[Structured page parsing data]
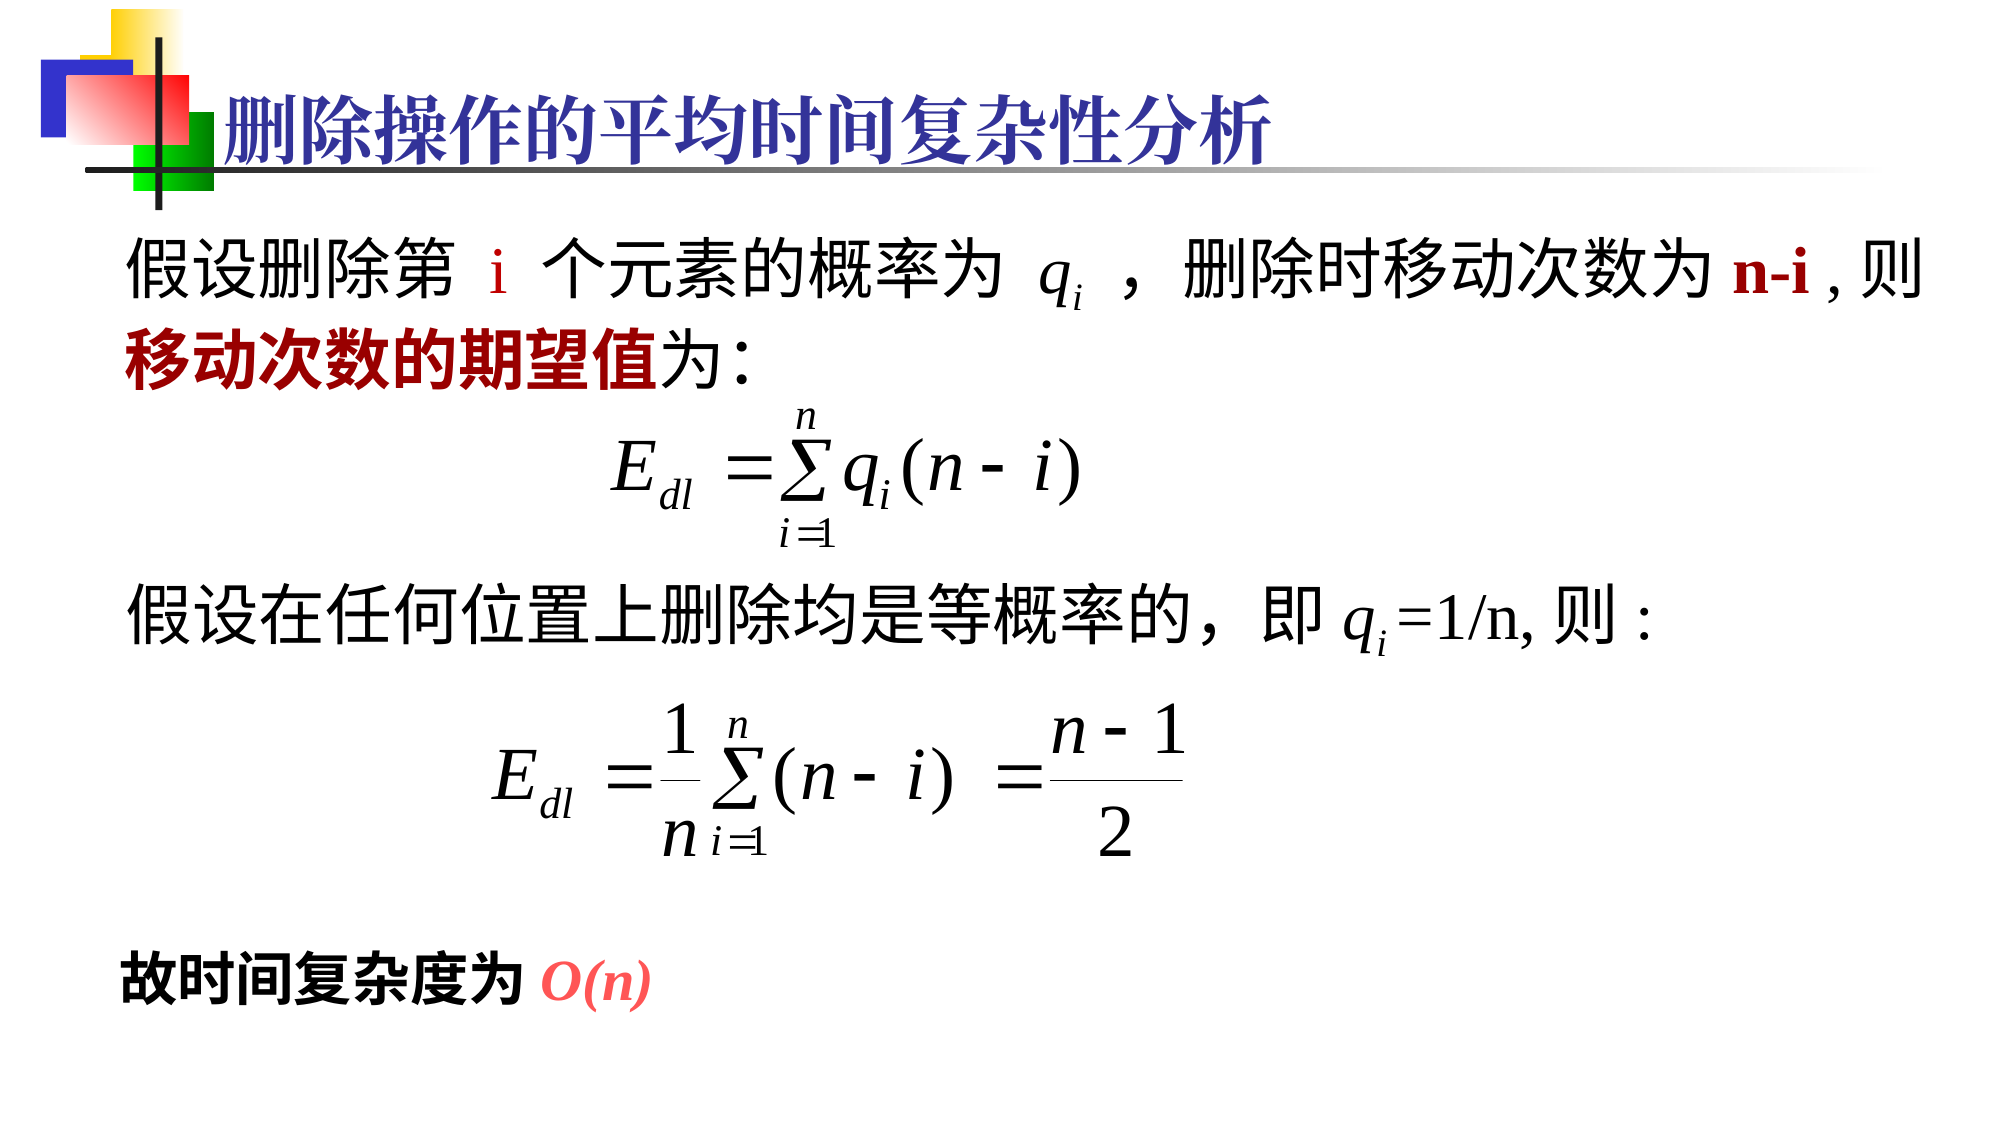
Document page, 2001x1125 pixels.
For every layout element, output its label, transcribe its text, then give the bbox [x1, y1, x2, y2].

list 假设删除第 i 个元素的概率为 qi ，删除时移动次数为n-i ,则移动次数的期望值为： [109, 219, 1974, 396]
title 删除操作的平均时间复杂性分析 [208, 75, 1484, 176]
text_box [606, 390, 1086, 554]
text_box 假设在任何位置上删除均是等概率的，即qi =1/n,则: [110, 565, 1669, 672]
text_box 故时间复杂度为O(n) [104, 935, 683, 1020]
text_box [986, 690, 1188, 863]
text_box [486, 690, 959, 863]
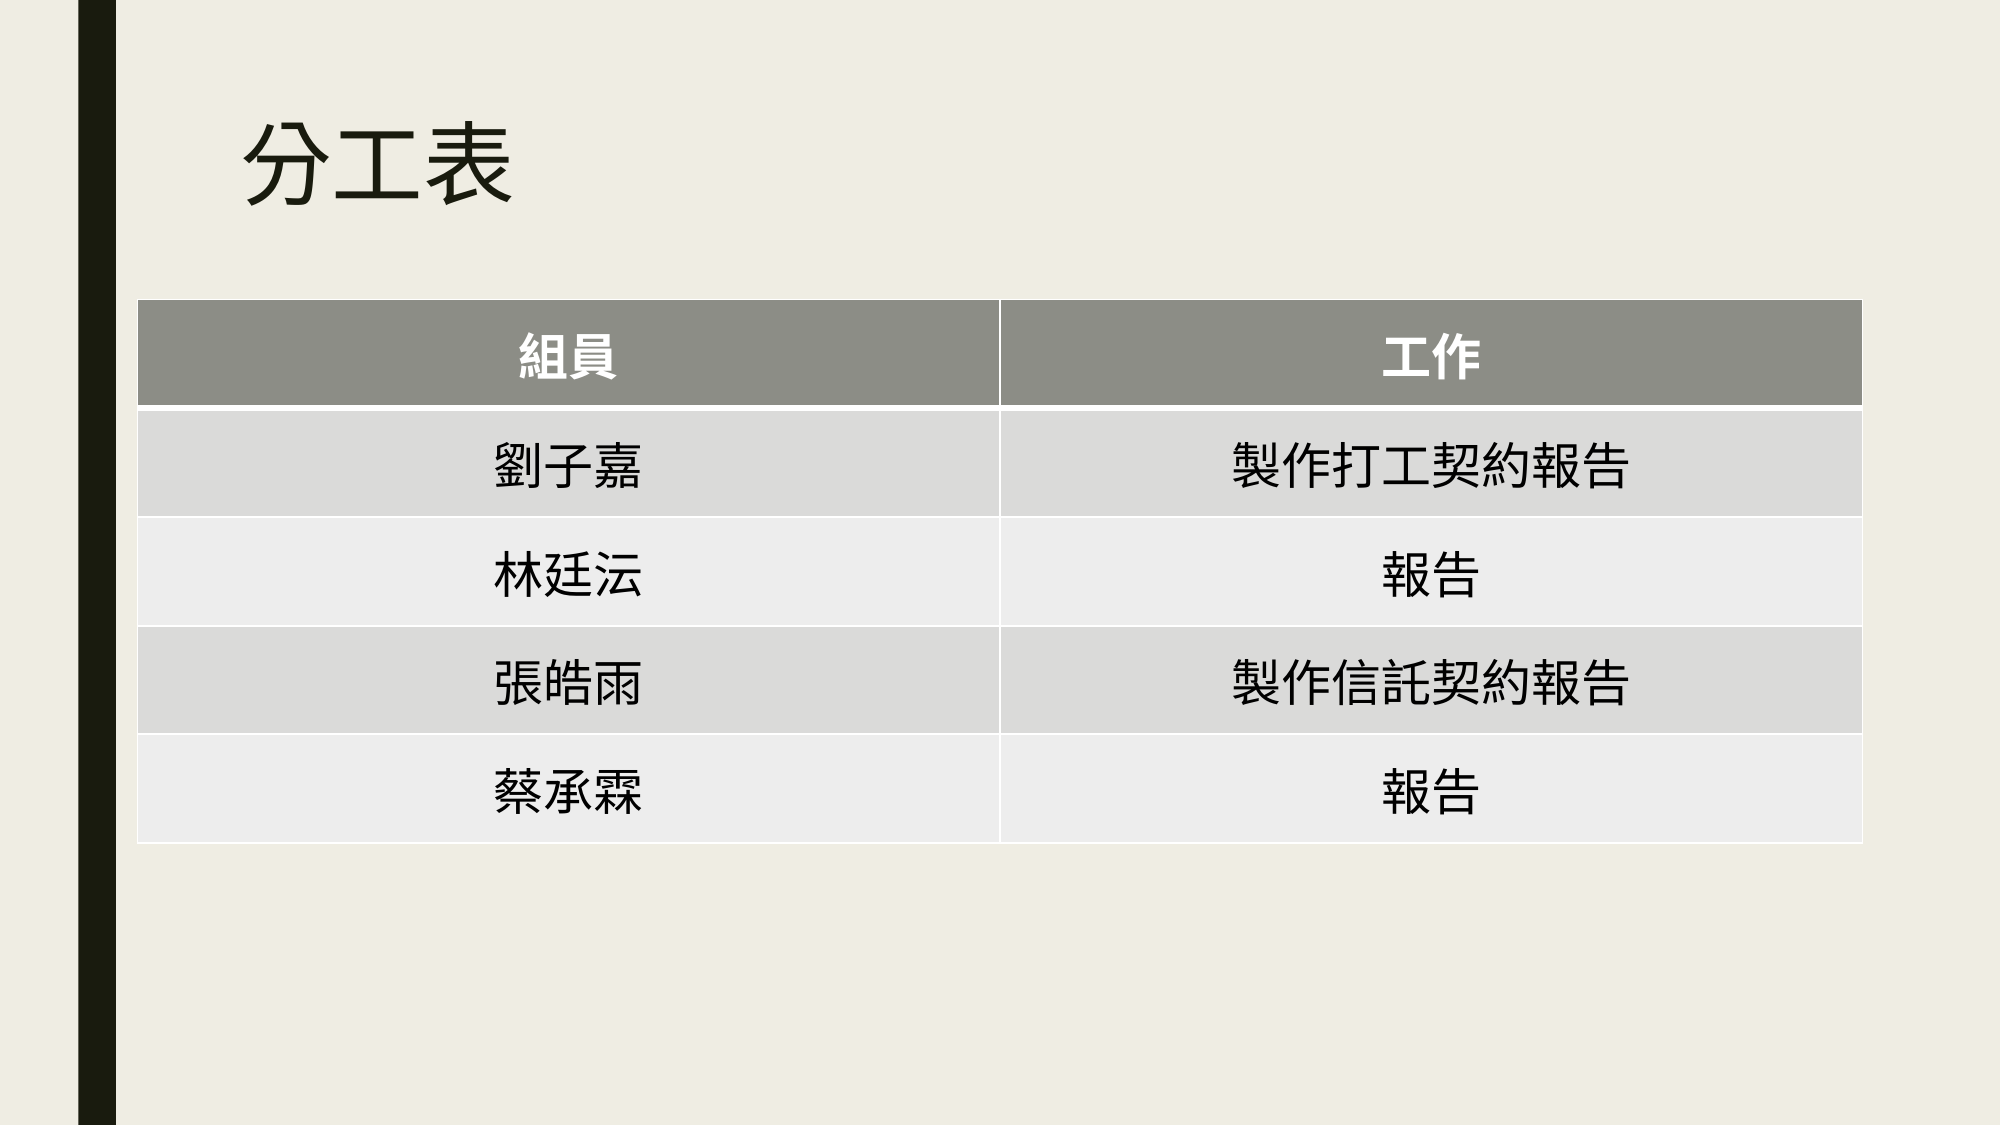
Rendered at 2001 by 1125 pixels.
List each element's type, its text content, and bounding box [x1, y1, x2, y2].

table_cell 製作打工契約報告 [1001, 411, 1862, 516]
table_cell 林廷沄 [138, 518, 999, 625]
title 分工表 [225, 112, 1800, 299]
table_cell 蔡承霖 [138, 735, 999, 842]
table_cell 劉子嘉 [138, 411, 999, 516]
table_cell 製作信託契約報告 [1001, 627, 1862, 733]
table_cell 張皓雨 [138, 627, 999, 733]
table_header 工作 [1001, 300, 1862, 405]
table_cell 報告 [1001, 735, 1862, 842]
table_header 組員 [138, 300, 999, 405]
table_cell 報告 [1001, 518, 1862, 625]
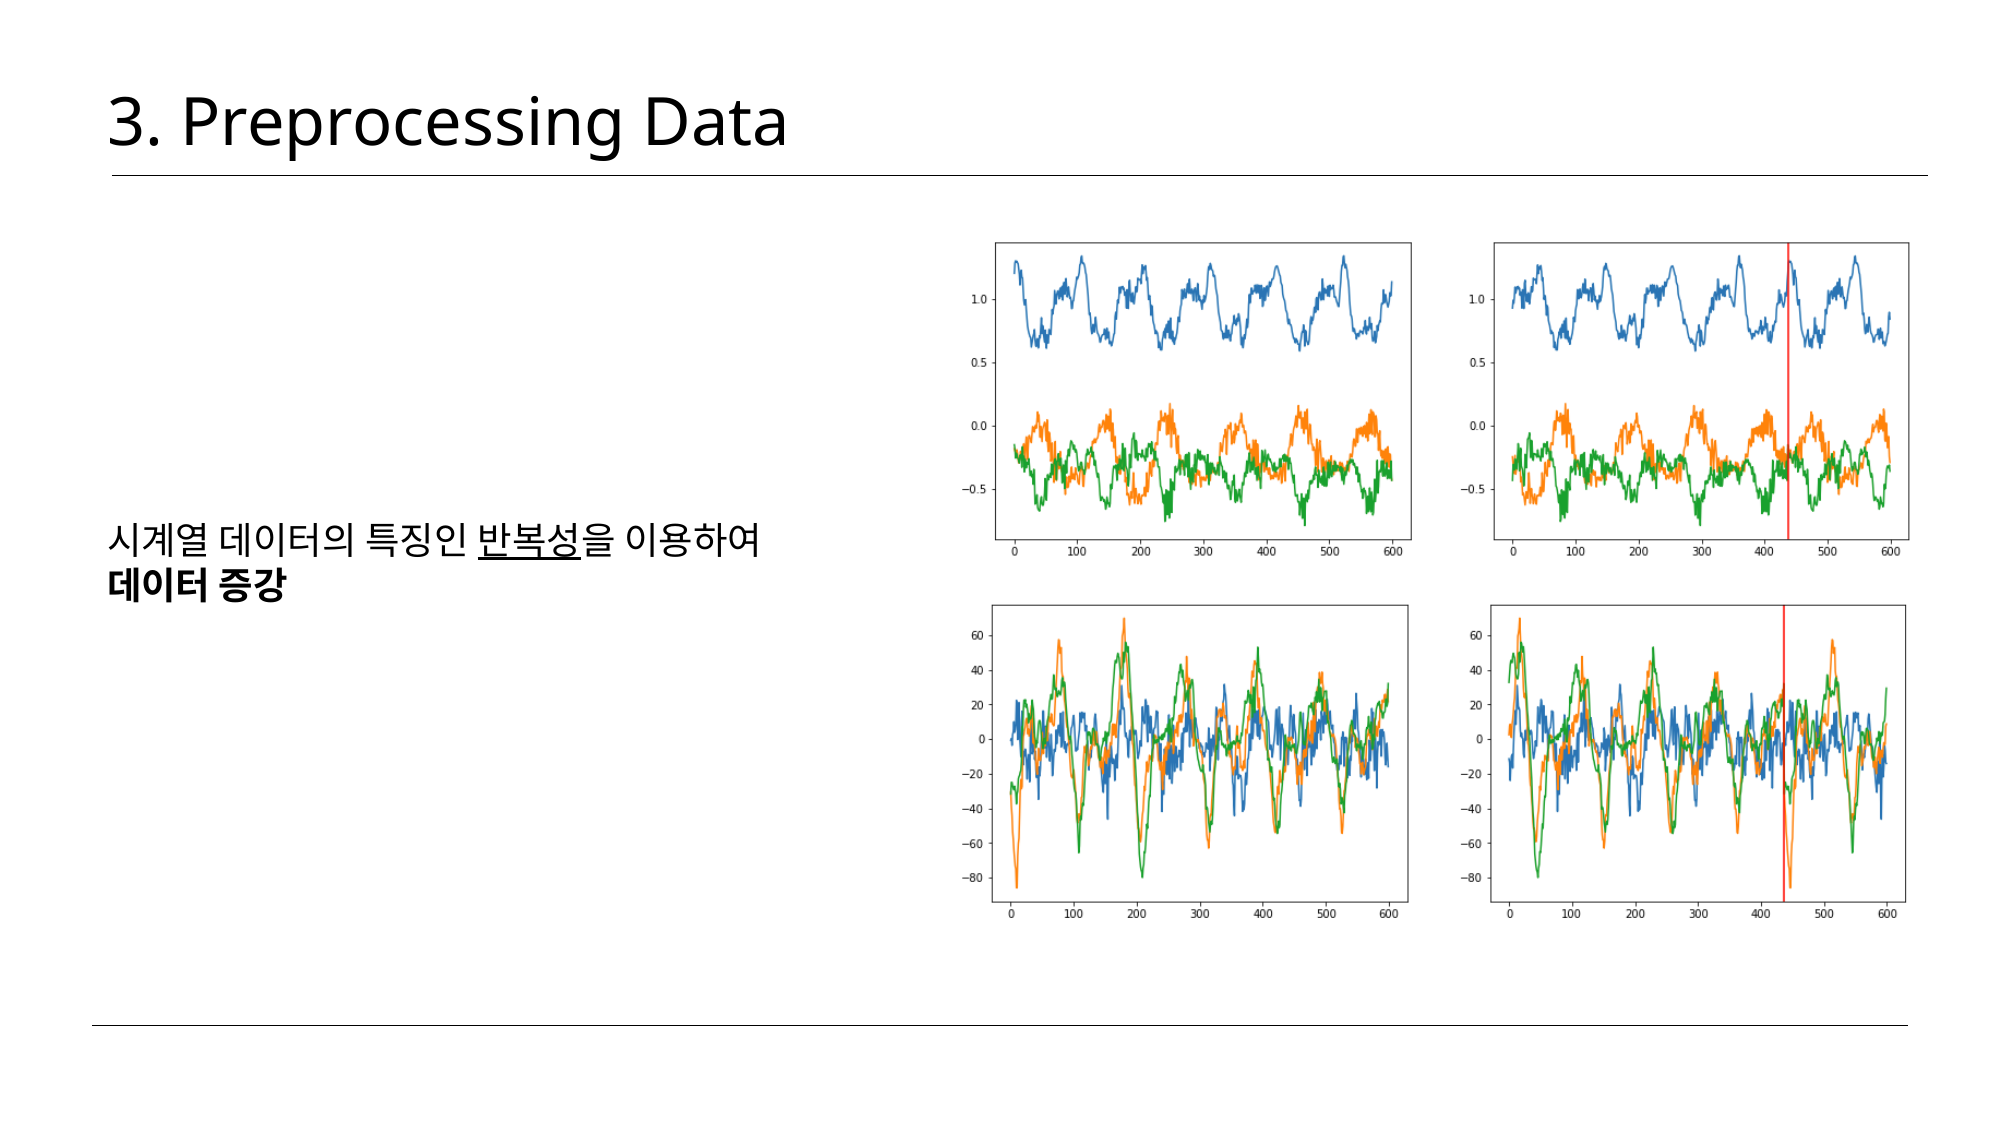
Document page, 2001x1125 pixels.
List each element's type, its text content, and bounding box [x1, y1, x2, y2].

picture [959, 226, 1928, 954]
text_box 시계열 데이터의 특징인 반복성을 이용하여 데이터 증강 [92, 509, 954, 615]
text_box 3. Preprocessing Data [92, 71, 1167, 167]
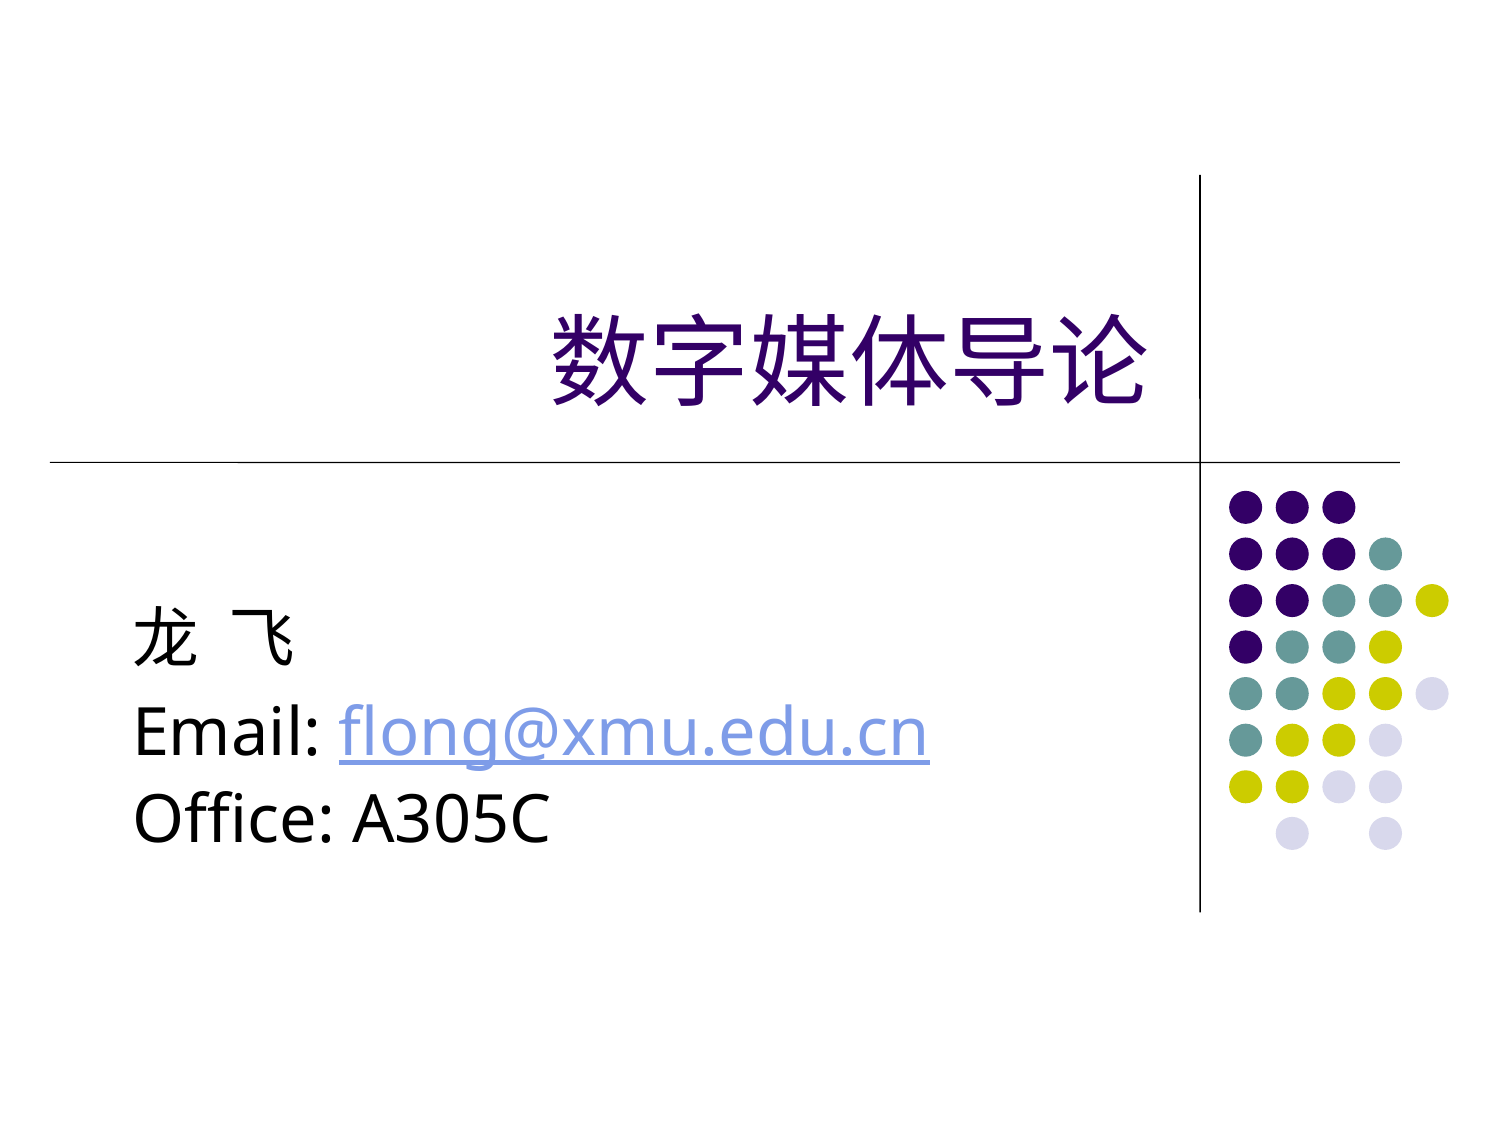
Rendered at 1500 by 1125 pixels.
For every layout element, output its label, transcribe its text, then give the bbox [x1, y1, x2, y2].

## [WHAT YOU WILL DO]
A faithful copy of every entry is needed, omitting each image.

## [TASK OUTPUT]
Document page, 2001x1125 pixels.
For every layout element, output its label, transcribe its text, then give the bbox [x1, y1, x2, y2].

list 假设删除第 i 个元素的概率为 qi ，删除时移动次数为n-i ,则移动次数的期望值为： [109, 219, 1974, 396]
title 删除操作的平均时间复杂性分析 [208, 75, 1484, 176]
text_box [606, 390, 1086, 554]
text_box 假设在任何位置上删除均是等概率的，即qi =1/n,则: [110, 565, 1669, 672]
text_box 故时间复杂度为O(n) [104, 935, 683, 1020]
text_box [986, 690, 1188, 863]
text_box [486, 690, 959, 863]
Rendered at 2001 by 1125 pixels.
List each element's type, its text content, and bounding box [x1, y1, x2, y2].

table_cell 製作打工契約報告 [1001, 411, 1862, 516]
table_cell 林廷沄 [138, 518, 999, 625]
title 分工表 [225, 112, 1800, 299]
table_cell 蔡承霖 [138, 735, 999, 842]
table_cell 劉子嘉 [138, 411, 999, 516]
table_cell 製作信託契約報告 [1001, 627, 1862, 733]
table_cell 張皓雨 [138, 627, 999, 733]
table_header 工作 [1001, 300, 1862, 405]
table_cell 報告 [1001, 735, 1862, 842]
table_header 組員 [138, 300, 999, 405]
table_cell 報告 [1001, 518, 1862, 625]
Document page, 2001x1125 pixels.
List each element's type, its text content, and bounding box [x1, y1, x2, y2].

picture [959, 226, 1928, 954]
text_box 시계열 데이터의 특징인 반복성을 이용하여 데이터 증강 [92, 509, 954, 615]
text_box 3. Preprocessing Data [92, 71, 1167, 167]
Rendered at 1500 by 1125 pixels.
For every layout element, output its label, transcribe its text, then give the bbox [x1, y1, x2, y2].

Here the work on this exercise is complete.